At times, I feel like being an American means I ought to just give up. I know what you all will say. You'll say I'm just being a weeaboo, or else that I'm just in a bad mood, or maybe one of those cute "cool story bro" image macros. Or maybe you'll try to give me a pep talk about how there's hope after all, probably based on something you tell yourself at night to keep you going.
Bah. If we Americans had any sense, the whole country would commit mass suicide. But of course I was raised in this country and so I don't even have the courage to do that. Oh well, maybe I'll get into a fortuitous traffic accident or something.
Comments
-scrolls back up to see if this is in Wonderful Posts-
-it's not-
-D:-
Dantes, calm down. This is like some bad parody.
....Seriously?
Fucking seriously?
I'm one of the most creative people I know. I also have not spent a second of life on non-American soil.

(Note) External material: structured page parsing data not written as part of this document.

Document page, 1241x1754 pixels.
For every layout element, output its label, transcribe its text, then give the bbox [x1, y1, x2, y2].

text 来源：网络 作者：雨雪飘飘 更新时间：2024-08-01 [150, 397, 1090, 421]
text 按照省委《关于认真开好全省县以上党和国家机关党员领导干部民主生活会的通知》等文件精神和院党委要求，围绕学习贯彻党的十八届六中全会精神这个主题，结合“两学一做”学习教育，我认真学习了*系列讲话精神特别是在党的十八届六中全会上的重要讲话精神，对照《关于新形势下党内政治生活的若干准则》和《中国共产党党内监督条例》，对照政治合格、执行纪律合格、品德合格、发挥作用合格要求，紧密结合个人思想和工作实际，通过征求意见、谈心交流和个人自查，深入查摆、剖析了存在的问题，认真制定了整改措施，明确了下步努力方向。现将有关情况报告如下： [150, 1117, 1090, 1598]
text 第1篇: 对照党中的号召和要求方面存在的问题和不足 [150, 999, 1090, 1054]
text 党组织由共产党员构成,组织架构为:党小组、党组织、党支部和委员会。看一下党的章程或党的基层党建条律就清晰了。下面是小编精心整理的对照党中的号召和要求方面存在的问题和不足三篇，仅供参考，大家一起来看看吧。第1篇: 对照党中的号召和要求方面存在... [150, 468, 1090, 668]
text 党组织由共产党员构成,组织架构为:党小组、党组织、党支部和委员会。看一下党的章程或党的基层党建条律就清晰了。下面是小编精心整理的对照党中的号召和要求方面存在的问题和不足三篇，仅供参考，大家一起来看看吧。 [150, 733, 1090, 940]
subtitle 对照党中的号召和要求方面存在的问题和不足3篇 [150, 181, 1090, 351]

And my creativity was running low that time.
"I'm one of the most creative people I know."
Sorry, but that's just asking for a snarky comment.
But if you ever saw a vast majority of my works...well, you can't say they aren't unique.
Bob: Stop thay shit right now. I spend a lot of work on these works, and I won't have you fucking insulting them.
Seriously. I couldn't describe one of these works if I tried, they're too ridiculous.